Re: search

Matthew Hill (mhhill@WATARTS.UWATERLOO.CA)
Fri, 13 Oct 1995 10:19:25 -0400

On Fri, 13 Oct 1995, SHAWGI TELL wrote:

> Does anyone recall the name and e-mail address of the author of the piece
> entitled: "science and thingies that go bang in medieval china"?
>
For my convenience, I'm including Dan Foss' entire post.
>From U17043%UICVM.BITNET@UBVM.cc.buffalo.edu Thu Oct 12 09:25:50 1995
Date: Wed, 11 Oct 1995 18:11:18 CDT
From: "Daniel A. Foss" <U17043%UICVM.BITNET@UBVM.cc.buffalo.edu>
To: Multiple recipients of list ANTHRO-L <ANTHRO-L@UBVM.cc.buffalo.edu>
Newsgroups: bit.listserv.anthro-l
Subject: science & thingies that go bang in medieval china

In twelfth-thirteenth century Daoism there was a body of exorcistic
knowledge called Thunder Rites. It was used to destroy the premises
(outlaw shrines housing evil spirits, socially reprehensible gods, or
politically subversive supernatural entities) and personnel (sorcerers
manipulating the preceding) of religious cults whereof the ruling Song
Dynasty disapproved. Thunder Rites was first formulated and disseminated,
as an organized body of knowledge, in 1102, under the fervently Daoist
emperor Huizong. (Valerie Hansen, Changing Gods in Medieval China, 1127-
1276, Princeton University Press, 1990.) Exorcistic techniques involved
the use of a vast repertory of spells, incantations, amulets, talismans,
and a mixture of "sulphur, realgar, saltpeter" which we call "gunpowder."
(See Judith Magee Boltz, "Not By the Seal of Office Alone: New Weapons
in Battles With the Supernatural," in Patricia Buckley Ebrey and Peter
N. Gregory, Religion and Society in T'ang and Sung China, Ch 7, pp. 241-
305.) The purpose of Thunder Rites, in other words, was to blow up,
demolish, temples and gods whereof officialdom disapproved, and to
kill offensive religious practitioners in the process.

Gunpowder was developed by Daoist alchemists during the interstate wars
of the Five Dynasties and Ten Kingdoms period of disunion (907-960). It
never lost its original religious associations, having been a by-product
of the alchemists' quest for an elixir of immortality. Many other Chinese
technical innovations were likewise generated by Daoist R&D; much of Chinese
abstract mathematics was similarly developed as Daoist meditation techniques
whose objective was not "problem-solving" but inner illumination.

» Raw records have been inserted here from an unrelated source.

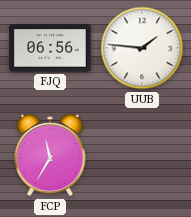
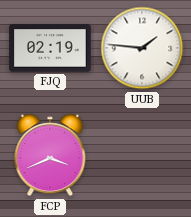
FJQ: 06:56 -> 02:19
FCP: 11:35 -> 3:41
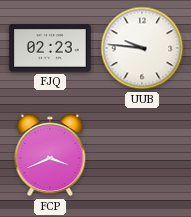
FJQ: 02:19 -> 02:23
UUB: 1:46 -> 9:46
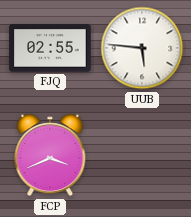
FJQ: 02:23 -> 02:55
UUB: 9:46 -> 5:46
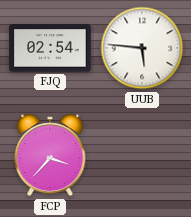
FJQ: 02:55 -> 02:54
FCP: 3:41 -> 3:37
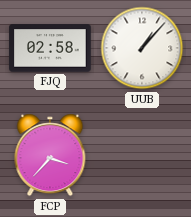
FJQ: 02:54 -> 02:58
UUB: 5:46 -> 1:07
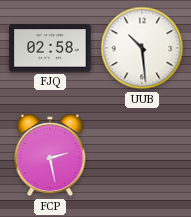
UUB: 1:07 -> 10:29
FCP: 3:37 -> 2:28
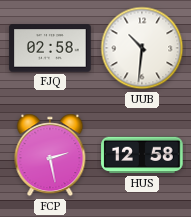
UUB: 10:29 -> 10:31
HUS: none -> 12:58
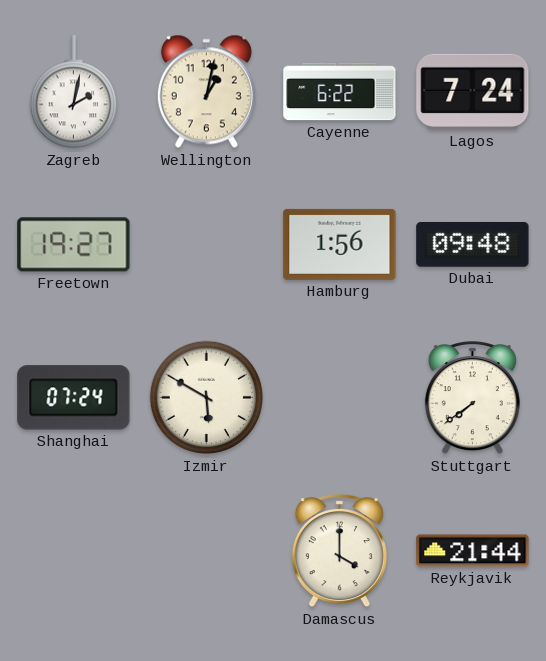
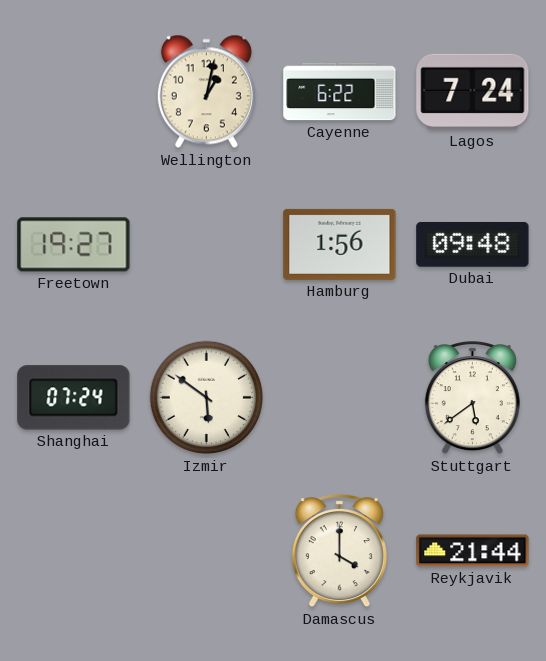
Zagreb: 2:02 -> none
Izmir: 5:50 -> 5:51
Stuttgart: 7:39 -> 5:39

Chinese protoscientific and technological development was in no way
inferior to the European before the watershed of 1330-1350. Indeed, it
was considerably superior. The watershed in question corresponded to the
differential impact of the Bubonic Plague on Europe and China; massive
social, cultural, and political upheaval in both; and an aftermath where
neither followed the same development trajectory as previously. Had the
watershed not occurred, there might have transpired an emergence of Chinese
"science" which might have yielded "results" as impressive as ours, but
which might have taken centuries before it looked at all "scientific,"
by our standards.

Empirical investigation in China, before the watershed, was aggregated
with mystical illumination and religion. Formal reason was, by contrast,
aggregated with the promulgation and discussion of self-evident moralism.
European protoscience in the thirteenth century was in not too dissimilar
a situation, where the experiments of Roger Bacon and Grosseteste, both
Franciscan friars, presupposed that their minds were honed in argumenta-
tion on questions of Scholastic theology.

As I see it, the non-culture-specific discussion of science should begin
with an Olympian perspective where we ask, "What is the permissible latitude
whereby or wherein 'science' should look 'scientific' to its practitioners
(as well as nonpractitioners)? To put it another way, is the currently-
observable aggregation, in Western science, of empirical investigation with
formal reason the only possible aggregation of modes of thought which may
be considered scientific?

I note in passing that Thunder Rites was indeed replicable. When the
practitioner used spells, incantations, amulets, and talismans in
conjunction with gunpowder, he could, reliably, blow things up.